The duo is tackling the themes of communication and miscommunication with devices, interactivity, and playfulness, and it seems to me the exhibition is best experienced together with others. The social dimension of the experience is something they work with deliberately in their practice. “The ‘ON || OFF || ON’ installation is specially designed to be interacted with by several people at the same time. By creating a layout of the control panels scattered around the room that gives a single person only limited control, we wanted to actively encourage people (that may or may not know each other) to work together to create an interesting sound sequence. The online component, which uses a shared sequencer among all the visitors of the website, is also geared towards people influencing each other’s result.”
As a whole, I can’t really position those “gadgets”, as the artists refer to the designed artefacts, waving between simulacra of personal technology or objects of desire, or, more simply put, slot machines for art-goers. They are works “that can be understood as artsy gadgets or refer to personal electronics. We presented the exhibition as a parody of high-end gadget showrooms, where we asked visitors to interact with the presented objects while questioning their everyday engagement with technology. One factor that very much influences someone’s attitude towards a device is whether they can afford it or not. Within an exhibition, this creates an interesting conflict, as many people don’t enter a gallery to acquire an artwork, they enter to experience it.”4
As artists working with technology, we can explore the most poetic horizons of this endeavour, but we should not shy away from scrutinising it from within. Despite not delving full-on into their inquiry, I feel the ALOES are on a swing, floating between those postures. And I like their dancing.
They created a space where visitors felt free to experiment, play around, and explore, where there was no “correct” way of approaching the work. In fact, “we hope visitors find ways to engage with it that we never imagined.” They intend to question the role of personal electronics in our daily lives and personal interactions. “A large amount of communication is influenced by the technological device we use to establish contact. What would happen if certain devices function counter-intuitively, or if more playful elements are added into its interface design, or if the device doesn’t communicate?”.
I think I know what is happening here: the reason behind it, the process and means of realization, and the artistic decisions made. And yet, or better said, “for this”, I am teleported to thoughts about the “work”: the very superposition of effort, material condition, time, and investment put into the realisation of this exhibition. It is TICK.
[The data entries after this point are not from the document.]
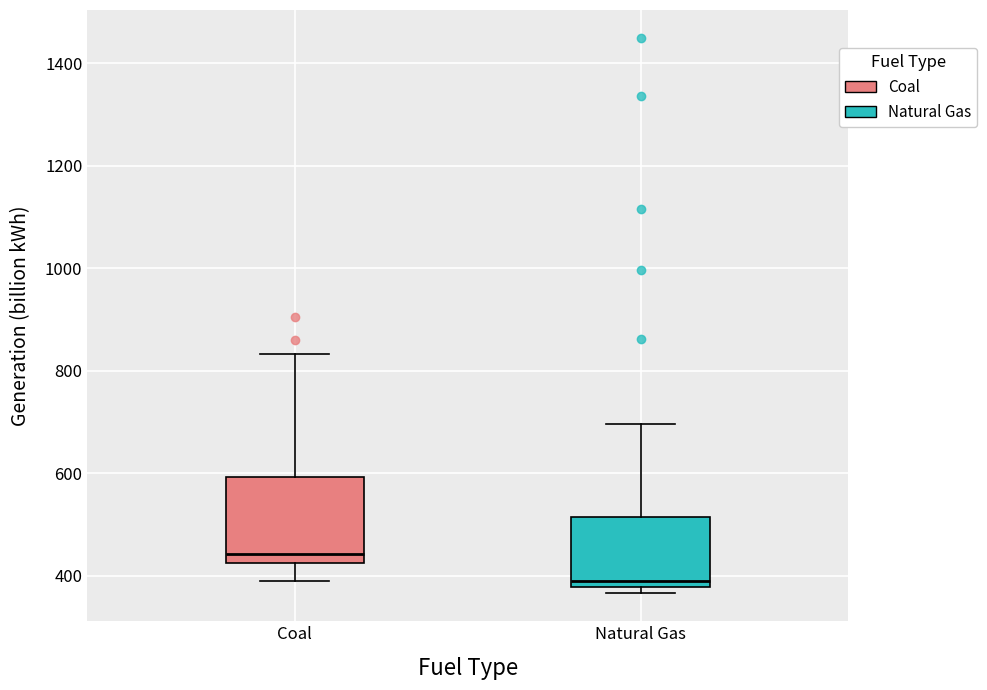

Reading left to right, transcribe this box plot: for each box, give where its median line is, the range the box spans, and where its two whiskers end, as read against the y-axis. The values are not printed on the chart, so give them approximately, as read against the axis.

Coal: median 440, box 420 to 600, whiskers 400 to 840
Natural Gas: median 380 (just above the box's lower edge), box 380 to 520, whiskers 360 to 700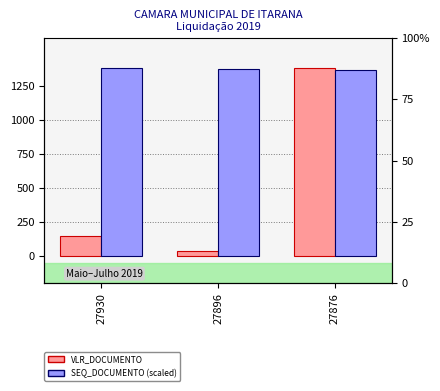

Which series changed the most between 27930 and 27876?

VLR_DOCUMENTO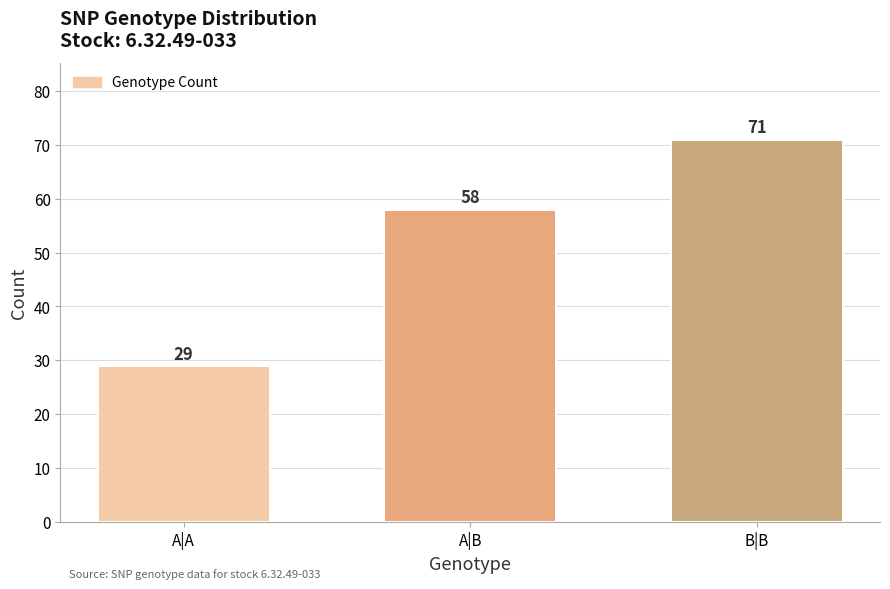

The value at B|B is 121. True or false?

False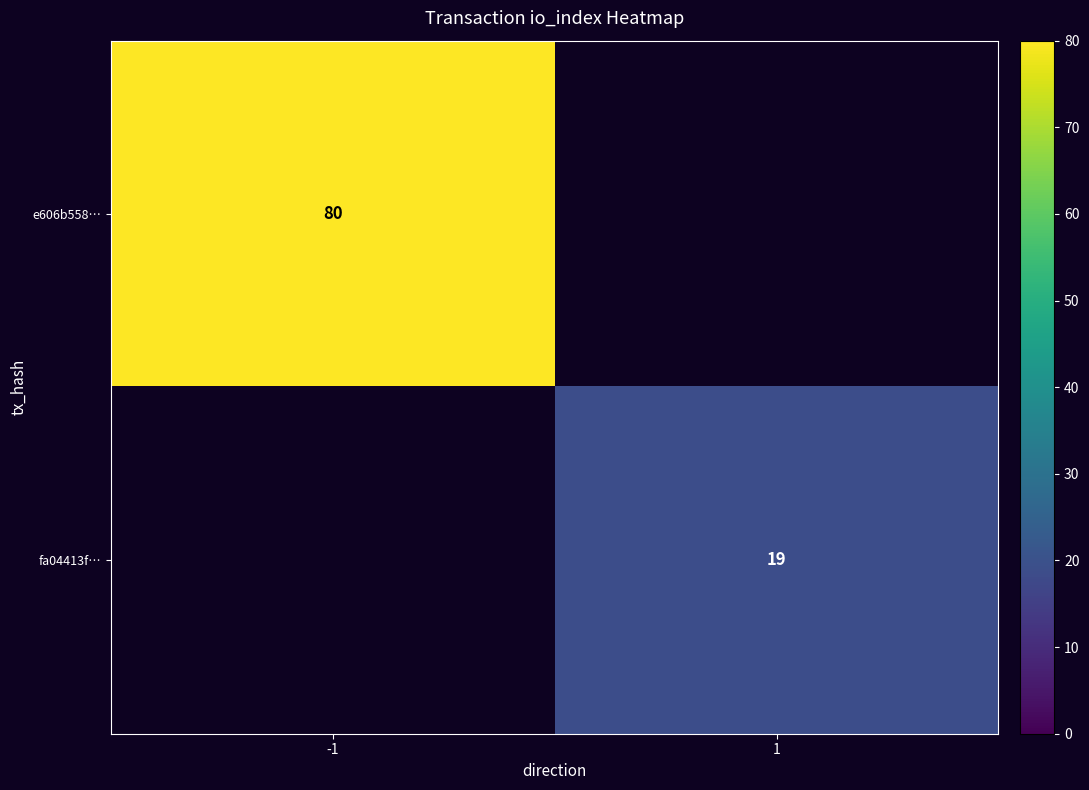

How many categories are shown in the chart?

2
I am perplexed about the decision to make objects to show how our relationship with other and personal objects is idiotic. In other words, do we still need to create things to point out how we should not make things? Probably yes.
As artists working with technology, we can explore the most poetic horizons of this endeavour, but we should not shy away from scrutinising it from within. Despite not delving full-on into their inquiry, I feel the ALOES are on a swing, floating between those postures. And I like their dancing. Media art, whether archaeological or “new media”, posits a reflection on the impact of technology on an individual and societal level. It acts as a mirror, partially damaged or shattered, where the mediation of technology needs to become opaque as opposed to interfaces that claim to be transparent and tunnel us through the functionality directly. In the moment of brokenness, the interface exposes itself, manifests its presence, and can be looked at for what it is. Breaking, hacking, appropriating, and even remaking are artistic gestures willing to creatively expose the problematic relationship between devices, technological infrastructures, and centralized platforms.